Let $E$ be an elliptic curve defined over $\mathbb{Q}$, let $$K:=\varinjlim_{k\in\mathbb{Q}[\mu_{p^\infty}]} \mathbb{Q}\left[\mu_{p^\infty},k^{1/p^\infty}\right]$$ and $G:=\operatorname{Gal}(\overline{K}/K)$. Suppose that $E_p(K)=0$.

Question: Is there always a $\tau\in G$ so that $$\operatorname{rank}_{\mathbf{Z}_p}((t-1)E_{p^\infty}(\overline{K}))=1$$

Answer 1

I think the answer is "yes" in the case that $E$ doesn't have complex multiplication. In that case, Serre's Open Image Theorem says that the image of Galois in open in $\mathrm{GL}(T_{p}(E))$, and therefore, the image of $\mathrm{Gal}(\bar{\mathbb{Q}} / \mathbb{Q}(\mu_{p^\infty}))$ is open in $\mathrm{SL}(T_{p}(E))$ -- call it $H$. Now $K$ is abelian over $\mathbb{Q}(\mu_{p^\infty})$, so the image of $\mathrm{Gal}(\bar{K} / K)$ is in turn a (normal) subgroup of $H$ with abelian quotient. But since the Lie algebra of $H$ is all of $\mathfrak{sl}_{2}(\mathbb{Q}_{p})$, which is semisimple, any Lie subgroup of $H$ with abelian quotient must have the same Lie algebra. So the image of $\mathrm{Gal}(\bar{K} / K)$ is open in $H$ and thus open (and of finite index) in $\mathrm{SL}(T_{p}(E))$. Thus, the image of $\mathrm{Gal}(\bar{K} / K)$ contains a (nonzero) power of a transvection, i.e. a matrix of the form $\begin{bmatrix} 1 & a \\ 0 & 1 \end{bmatrix}$ for some $a \neq 0$ with respect to a suitable basis.

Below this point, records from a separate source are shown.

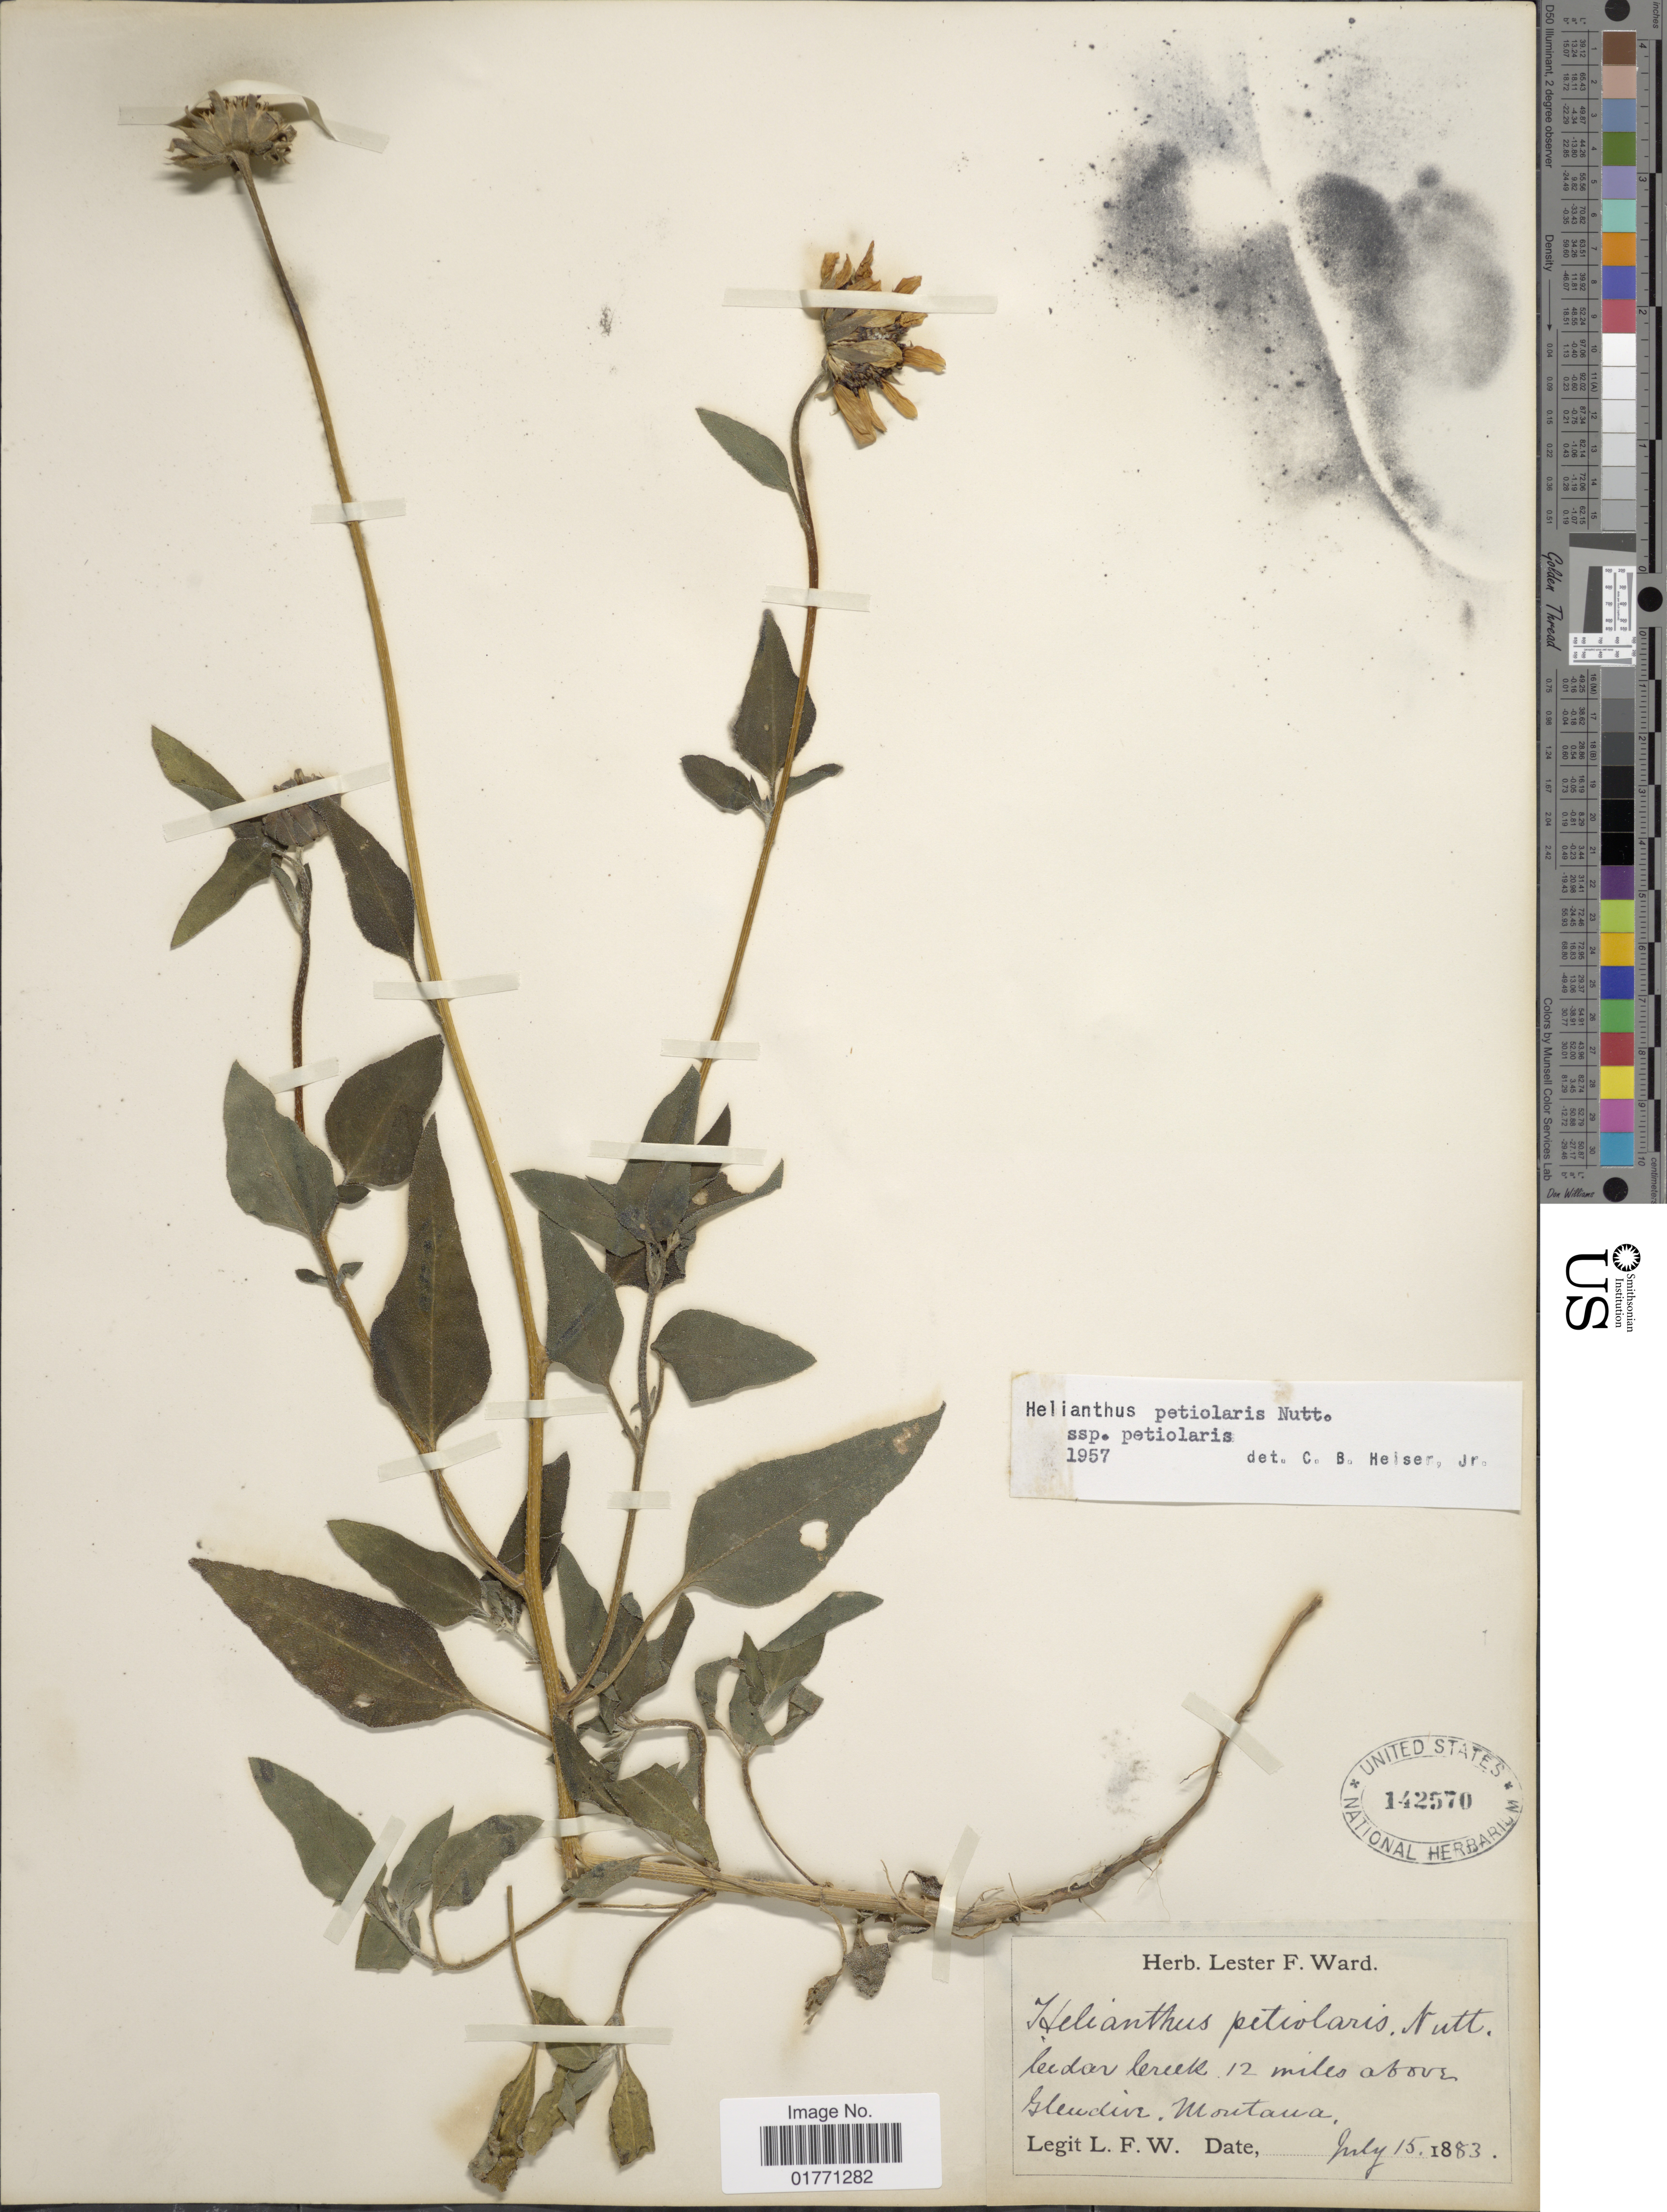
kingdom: Plantae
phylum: Tracheophyta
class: Magnoliopsida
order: Asterales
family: Asteraceae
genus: Helianthus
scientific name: Helianthus petiolaris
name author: Nutt.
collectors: L. F. Ward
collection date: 1883-07-15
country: United States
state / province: Montana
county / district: Dawson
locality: Cedar Creek, 12 miles above Glendive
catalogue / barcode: US 142570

In the case that $E$ has complex multiplication, I suspect I have a counterexample. Take $E: y^{2} = x^{3} - 2$ and $p = 2$. This has complex multiplication by $\mathbb{Q}(\zeta_{3})$, where $\zeta_{3}$ a primitive cube root of unity, and its order-$2$ points are the points $(\zeta_{3}^{i}2^{1/3}, 0)$ for $i = 1, 2, 3$. Clearly the image of $\mathrm{Gal}(\bar{K} / K)$ is isomorphic to $\mathbb{Z} / 3\mathbb{Z}$ (since $\zeta_{3} \in K$ but $2^{1/3} \notin K$), so it doesn't fix any of the points in $E[2]$. However, I think it shouldn't be too hard to show that the image of Galois can't contain a power of a transvection in this case. (In fact, it should be contained in the image of the endomorphism ring, which is an order in $\mathbb{Z}[\zeta_{3}]$, and note that the endomorphism corresponding to $\zeta_{3}$ must act like $\begin{bmatrix} 0 & 1 \\ 1 & 1 \end{bmatrix}$ or $\begin{bmatrix} 1 & 1 \\ 1 & 0 \end{bmatrix}$ modulo $2$.)